▶
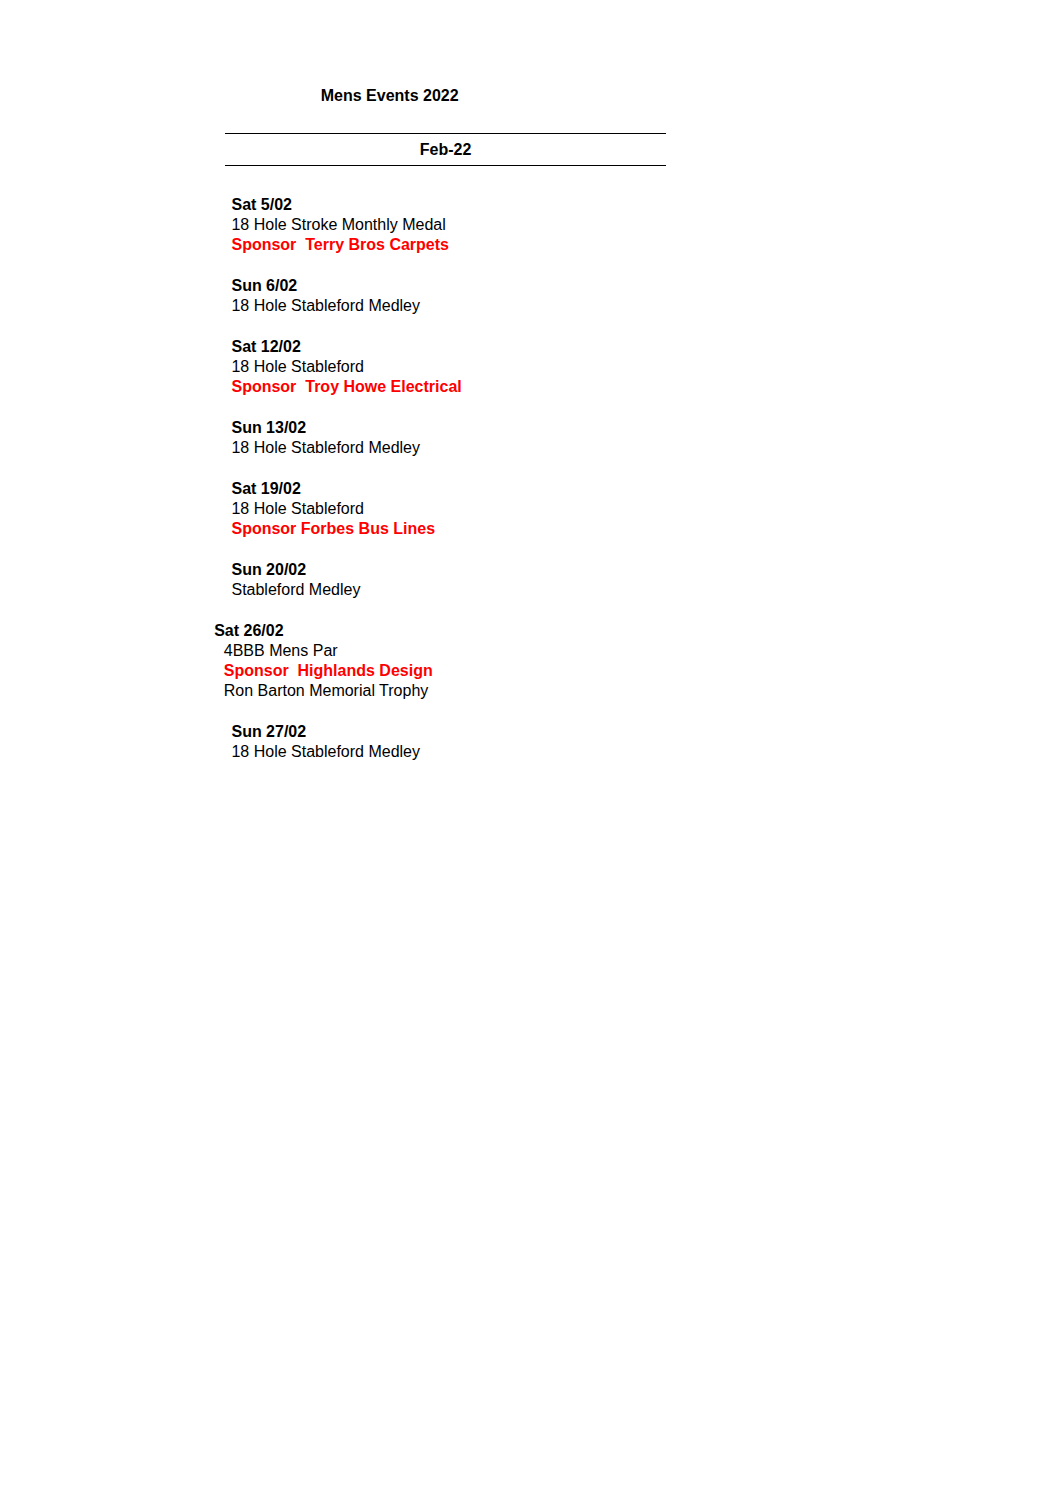Mens Events 2022
Feb-22
Sat 5/02
18 Hole Stroke Monthly Medal
Sponsor Terry Bros Carpets
Sun 6/02
18 Hole Stableford Medley
Sat 12/02
18 Hole Stableford
Sponsor Troy Howe Electrical
Sun 13/02
18 Hole Stableford Medley
Sat 19/02
18 Hole Stableford
Sponsor Forbes Bus Lines
Sun 20/02
Stableford Medley
Sat 26/02
4BBB Mens Par
Sponsor Highlands Design
Ron Barton Memorial Trophy
Sun 27/02
18 Hole Stableford Medley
◀
▶ [Directions]:
Your task is to copy each line of the material that contains the word "Sponsor".

▶ [Your response]:
Sponsor Terry Bros Carpets
Sponsor Troy Howe Electrical
Sponsor Forbes Bus Lines
Sponsor Highlands Design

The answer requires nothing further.